We took a mule for most of the trip. Jacqueline was not strong enough to make the whole journey on foot. I brought the Madonna with me, and Jacqueline took a small bundle with some black rags in it.
When we got to the city, we went directly to the prison gates. Jacqueline whispered Manman s name to a guard and waited for a response.
"She will be ready for burning this afternoon," the guard said.
My blood froze inside me. I lowered my head as the news sank in.
"Surely, it is not that much a surprise," Jacqueline said, stroking my shoulder. She had become rejuvenated, as though strengthened by the correctness of her prediction.
"We only want to visit her cell," Jacqueline said to the guard. "We hope to take her personal things away."
The guard seemed too tired to argue, or perhaps he saw in Jacqueline's face traces of some long-dead female relative whom he had not done enough to please while she was still alive.
He took us to the cell where my mother had spent the last year. Jacqueline entered first, and then I fol-lowed. The room felt damp, the clay breaking into small muddy chunks under our feet.
I inhaled deeply to keep my lungs from aching. Jacqueline said nothing as she carefully walked around the women who sat like statues in different corners of the cell. There were six of them. They kept their arms close to their bodies, like angels hiding their wings. In the middle of the cell was an arrangement of sand and pebbles in the shape of a cross for my mother. Each woman was either wearing or holding something that had belonged to her.

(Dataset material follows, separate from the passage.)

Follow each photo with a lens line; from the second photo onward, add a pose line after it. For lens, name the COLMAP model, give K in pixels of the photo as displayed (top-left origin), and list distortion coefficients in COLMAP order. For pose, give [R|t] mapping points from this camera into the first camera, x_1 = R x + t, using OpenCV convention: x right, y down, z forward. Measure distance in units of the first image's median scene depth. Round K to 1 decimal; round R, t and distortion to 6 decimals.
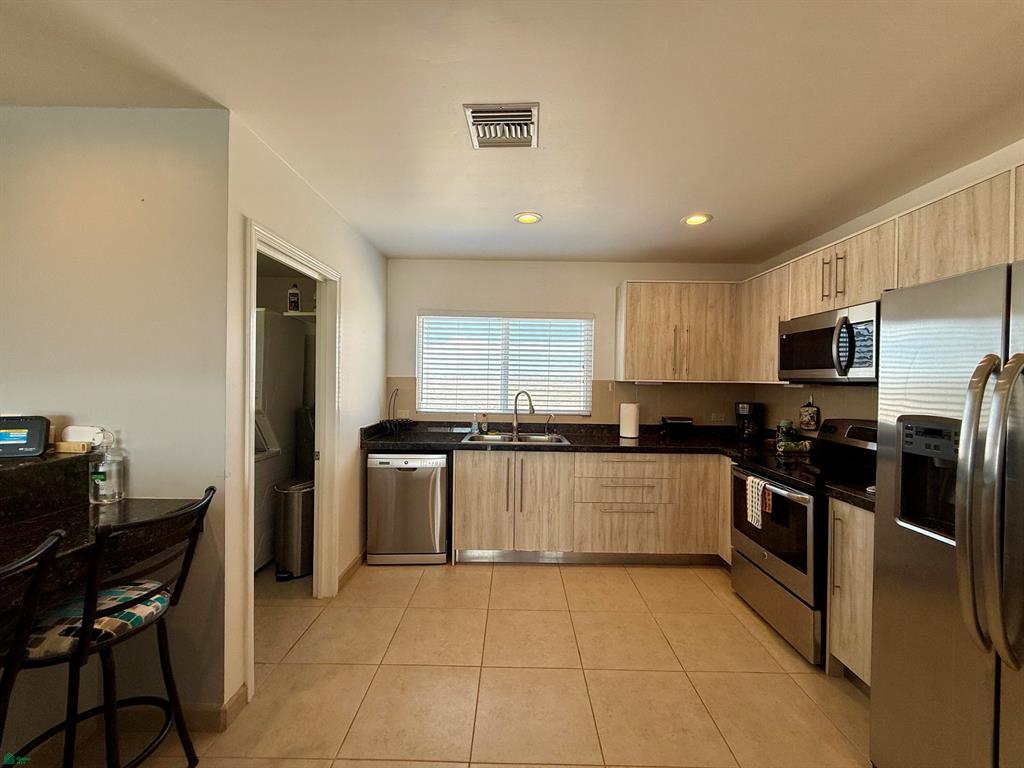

One of them clutched a pillow as she stared at the Madonna. The woman was wearing my mother's dress, the large white dress that had become like a tent on Manman.

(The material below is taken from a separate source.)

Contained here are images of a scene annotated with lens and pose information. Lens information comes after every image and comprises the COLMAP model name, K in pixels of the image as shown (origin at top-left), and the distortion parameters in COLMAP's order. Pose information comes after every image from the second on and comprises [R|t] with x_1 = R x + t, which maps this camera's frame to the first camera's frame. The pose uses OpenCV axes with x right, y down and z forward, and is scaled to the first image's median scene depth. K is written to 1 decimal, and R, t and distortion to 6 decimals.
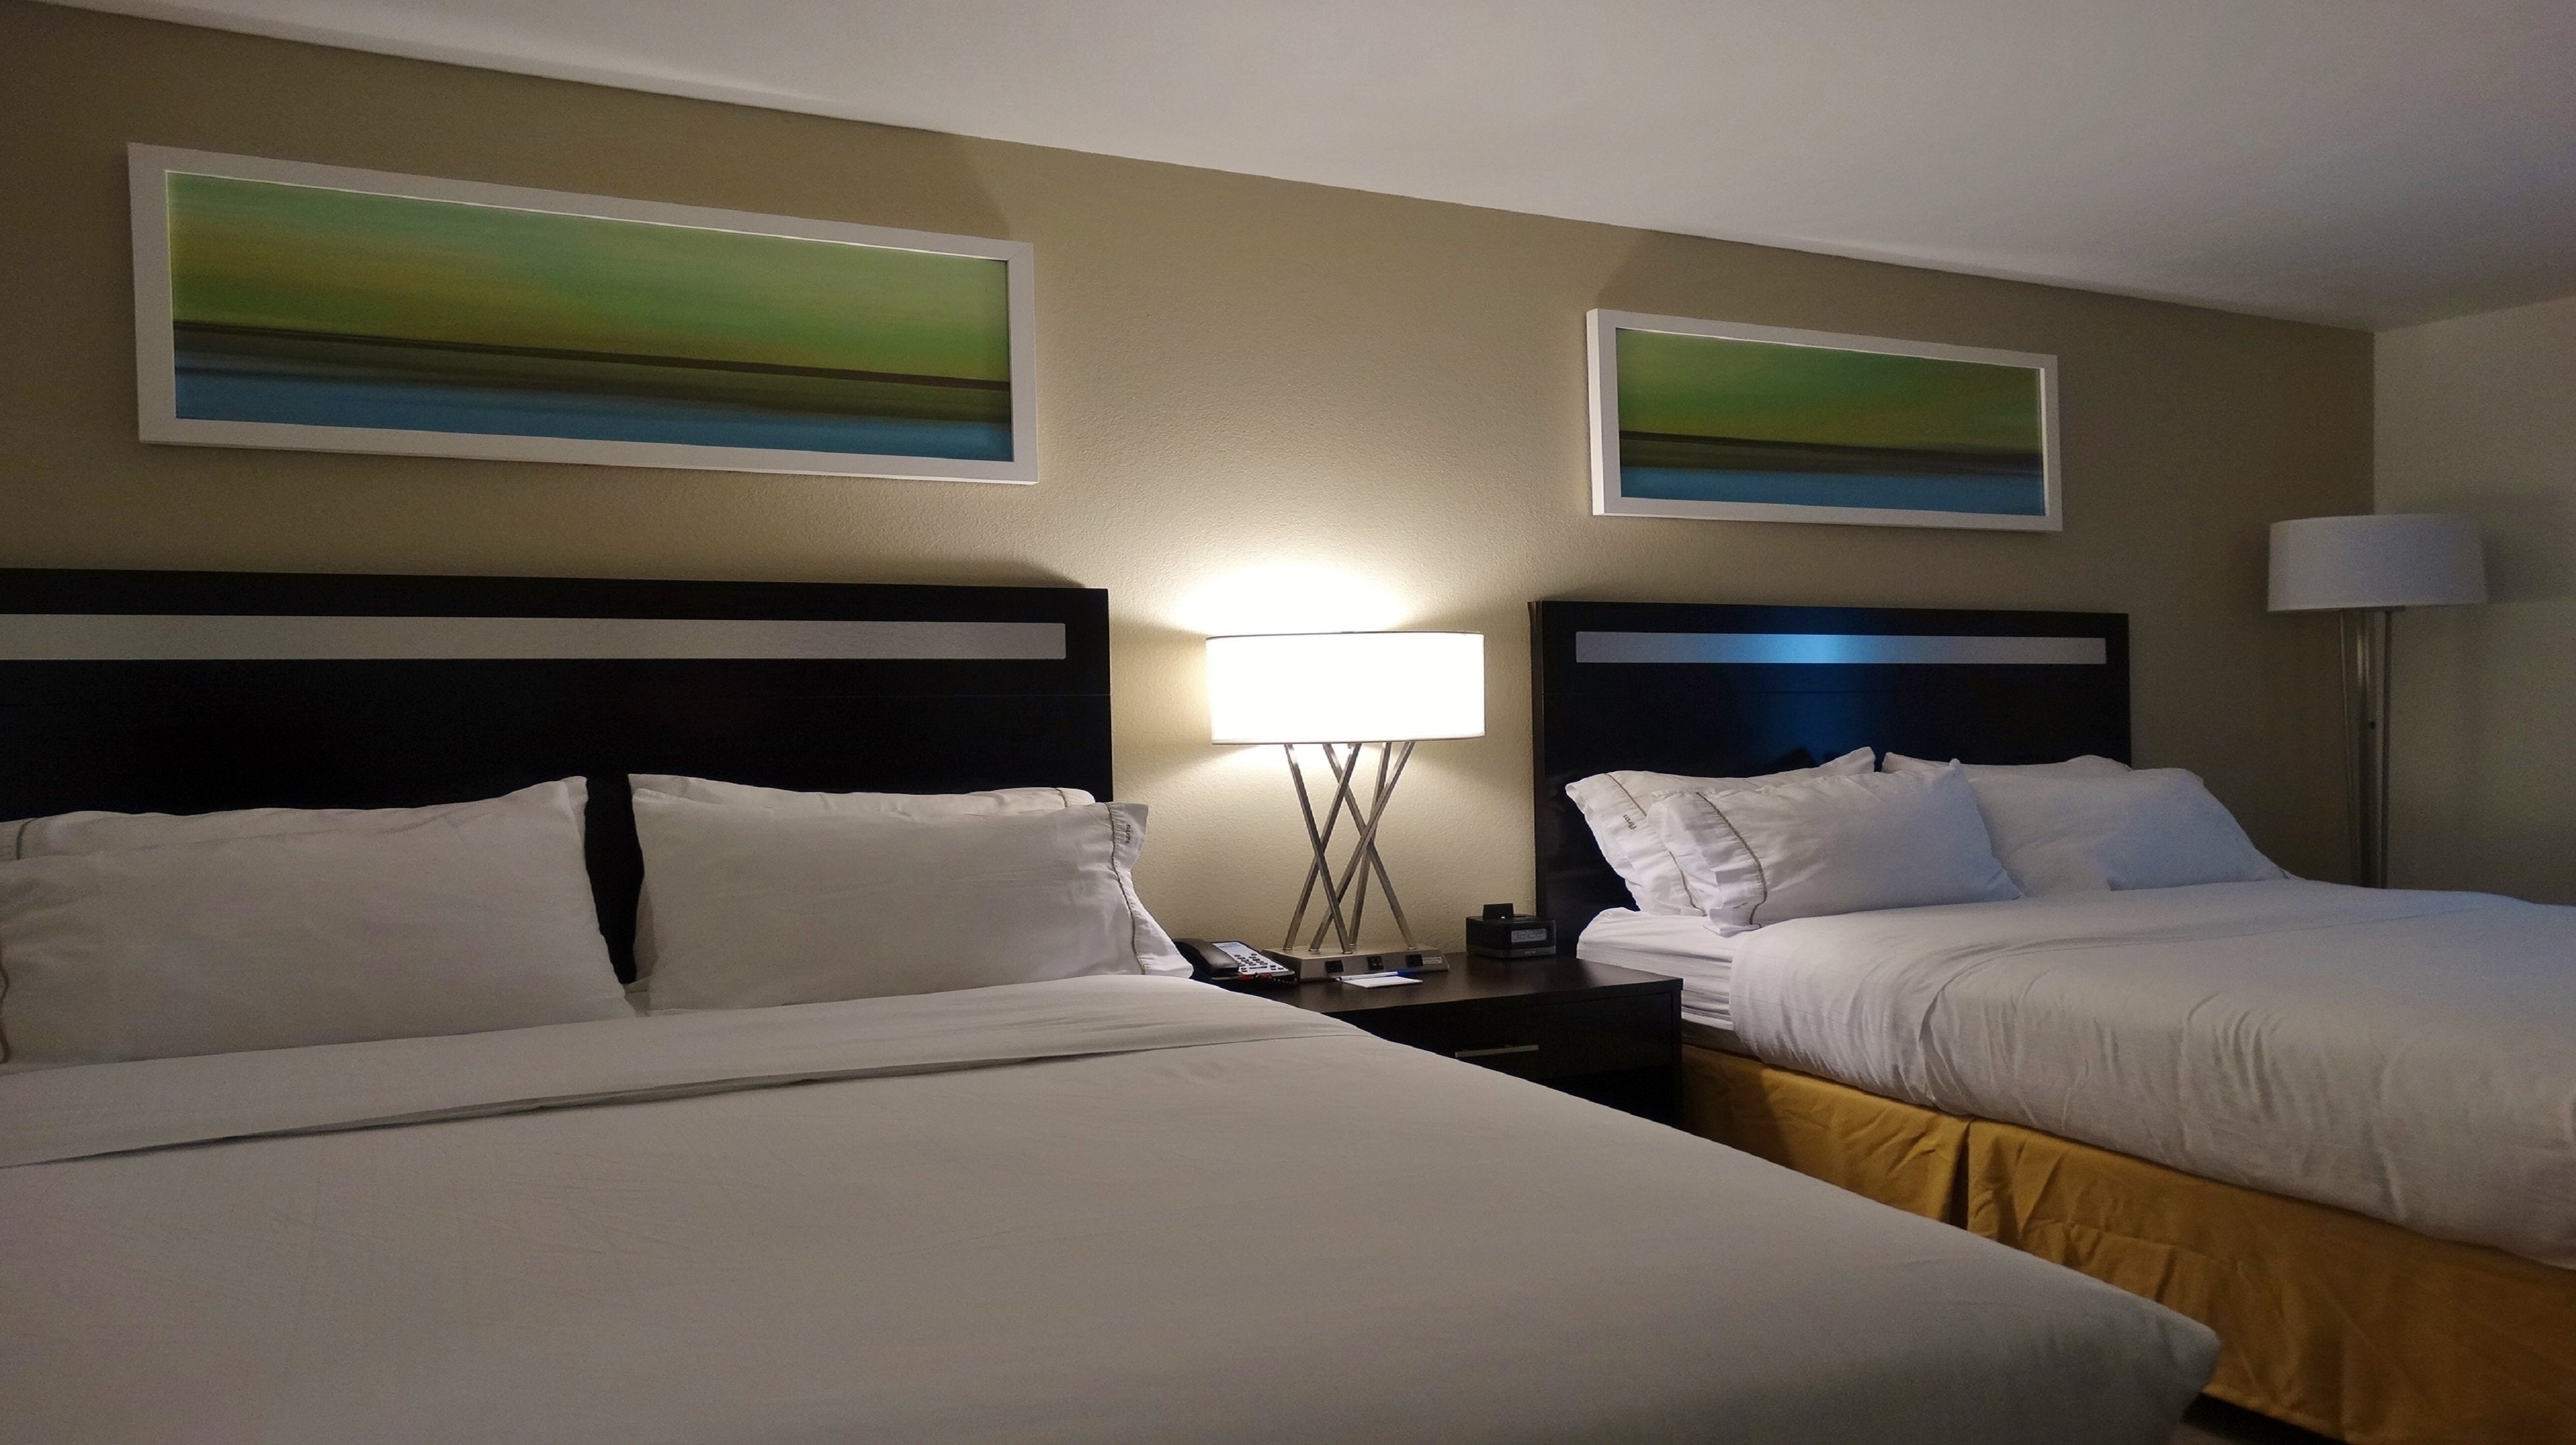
lens RADIAL K [[1564.3, 0, 1288.0], [0, 1564.3, 722.5], [0, 0, 1]] dist [0.000656, 0.000079]
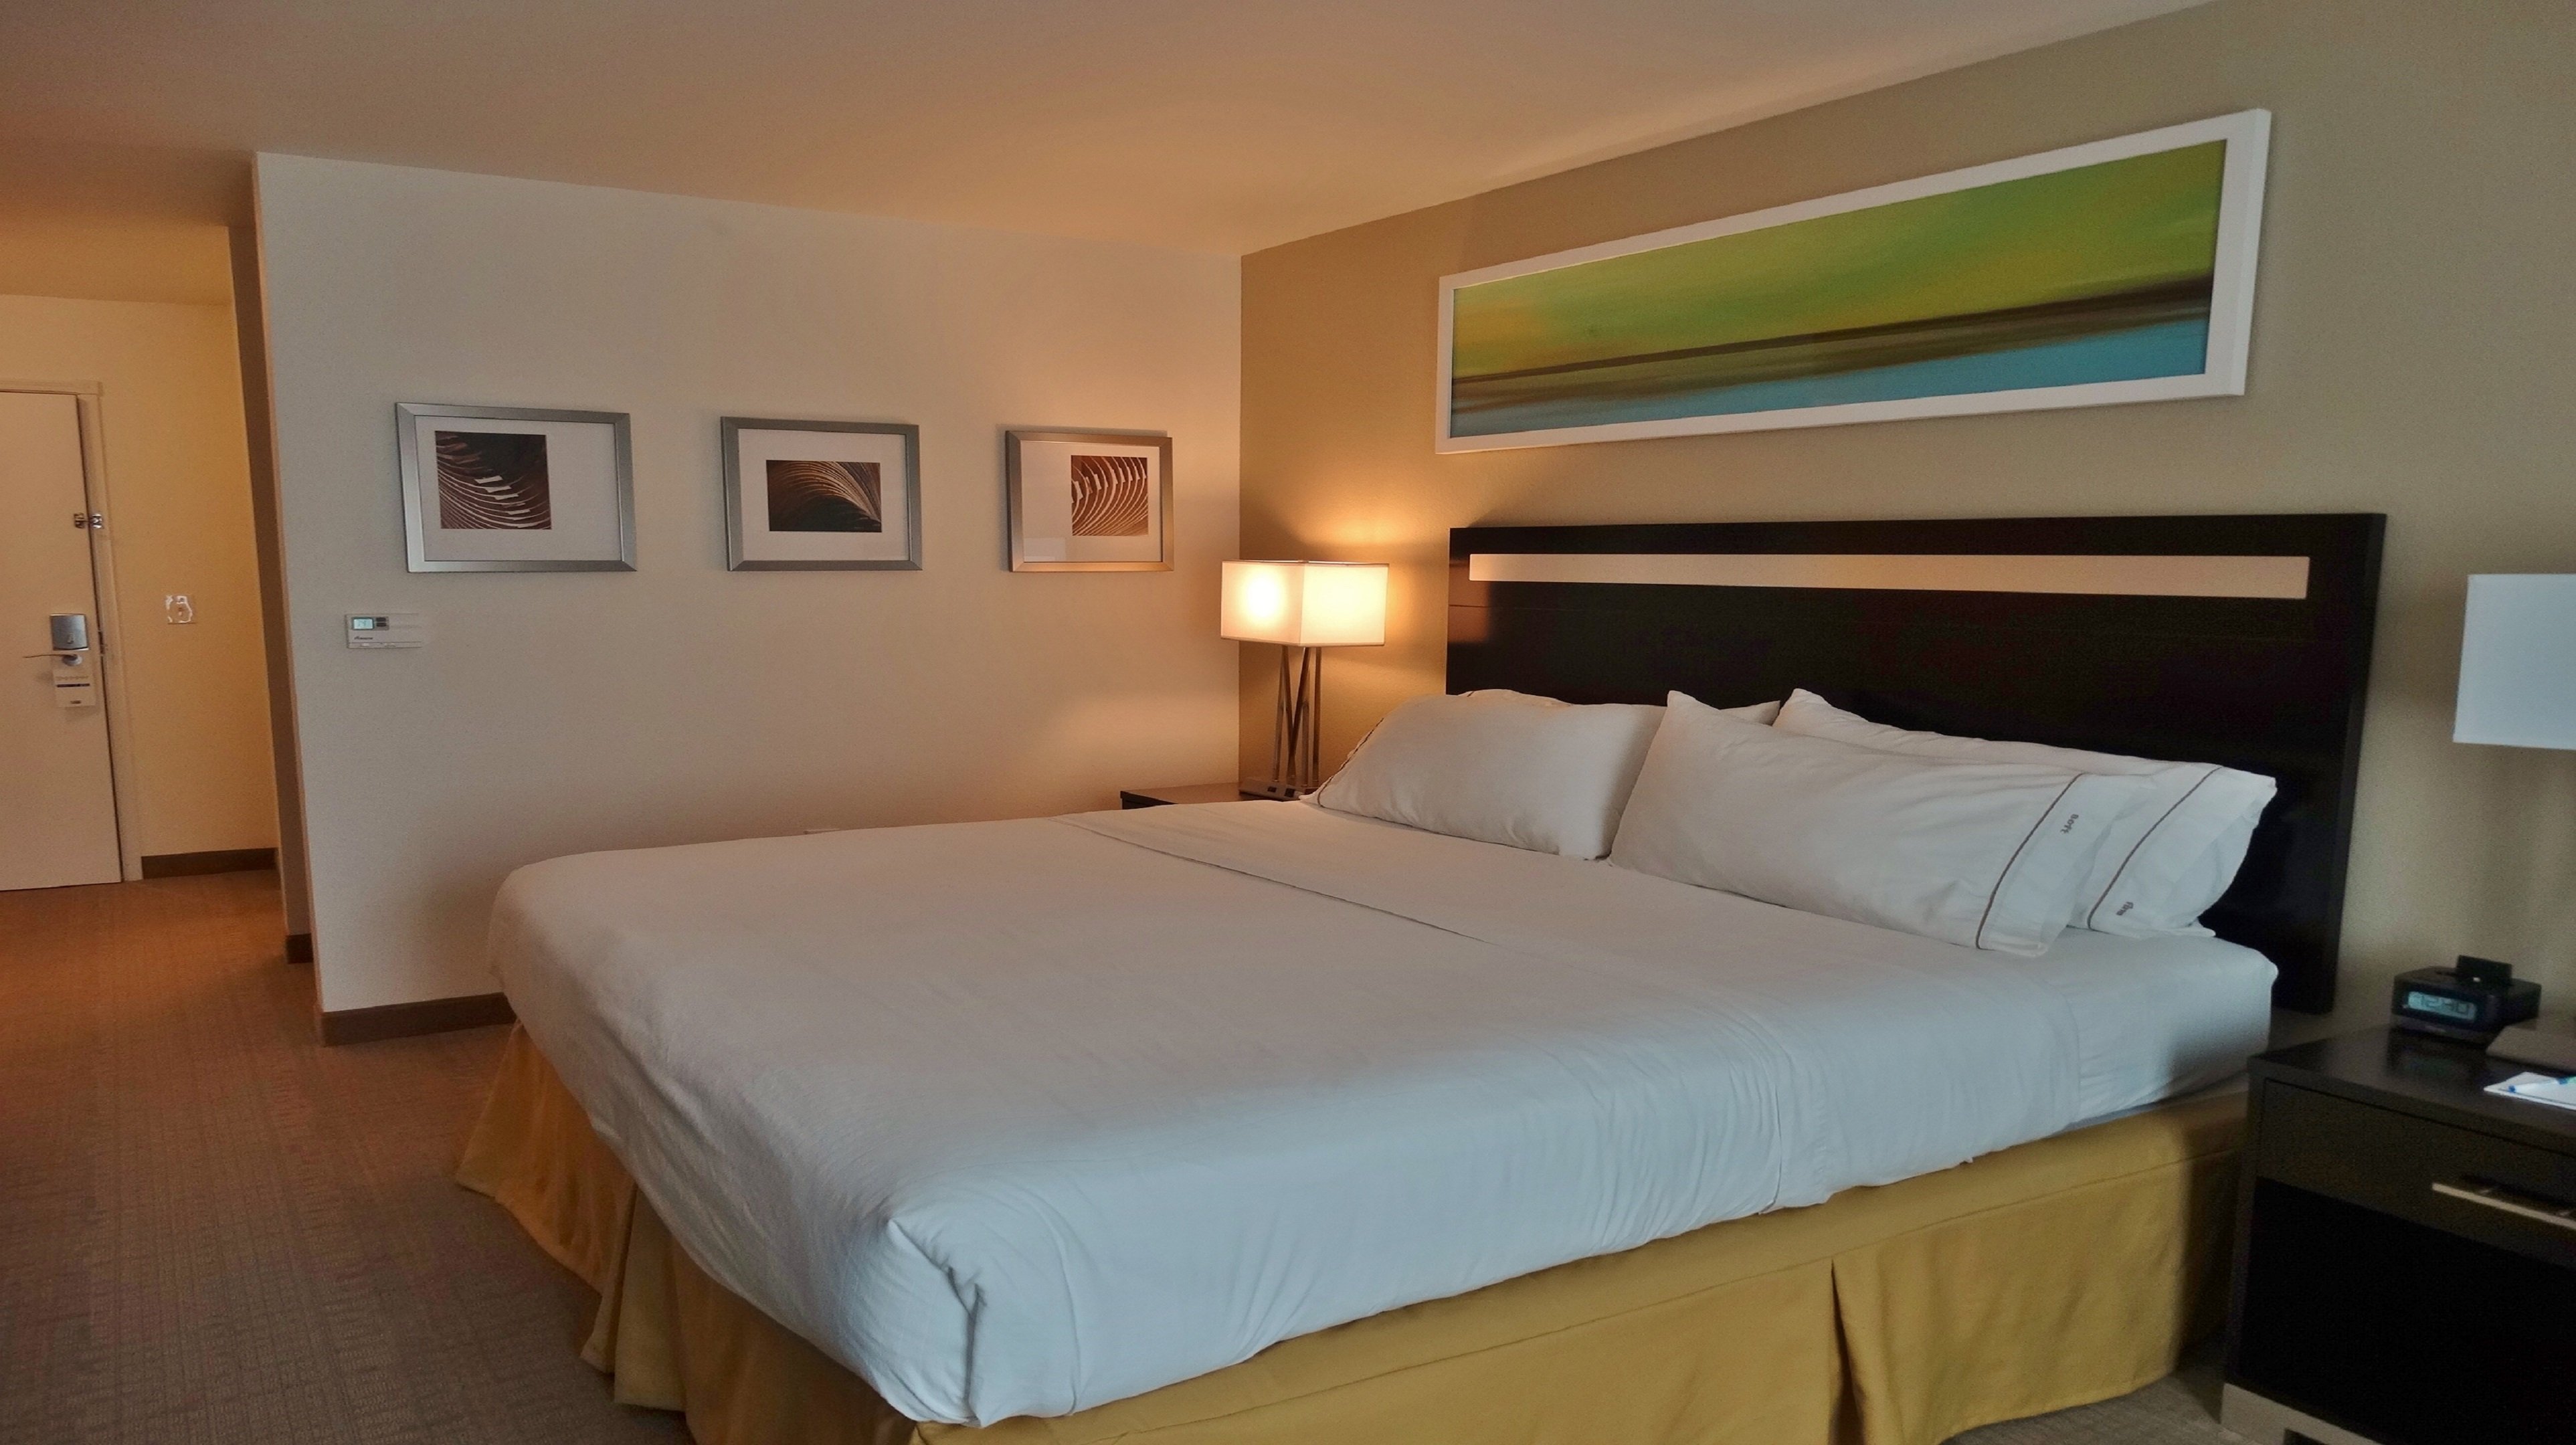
lens RADIAL K [[1884.4, 0, 1288.0], [0, 1884.4, 722.5], [0, 0, 1]] dist [0.002724, 0.000470]
pose [[0.139183, 0.076867, -0.987279, 1.058468], [-0.063023, 0.995649, 0.068634, -0.013516], [0.988259, 0.052669, 0.143422, 0.450969]]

I walked over to her and asked, "What happened?"
"Beaten down in the middle of the yard," she whispered.
"Like a dog," said another woman.
"Her skin, it was too loose," said the woman wearing my mother's dress. "They said prison could not cure her."
The woman reached inside my mother's dress pock-et and pulled out a handful of chewed pork and handed it to me. I motioned her hand away.
"No no, I would rather not."
She then gave me the pillow, my mother's pillow. It was open, half filled with my mother's hair. Each time they shaved her head, my mother had kept the hair for her pillow. I hugged the pillow against my chest, feeling some of the hair rising in clouds of dark dust into my nostrils.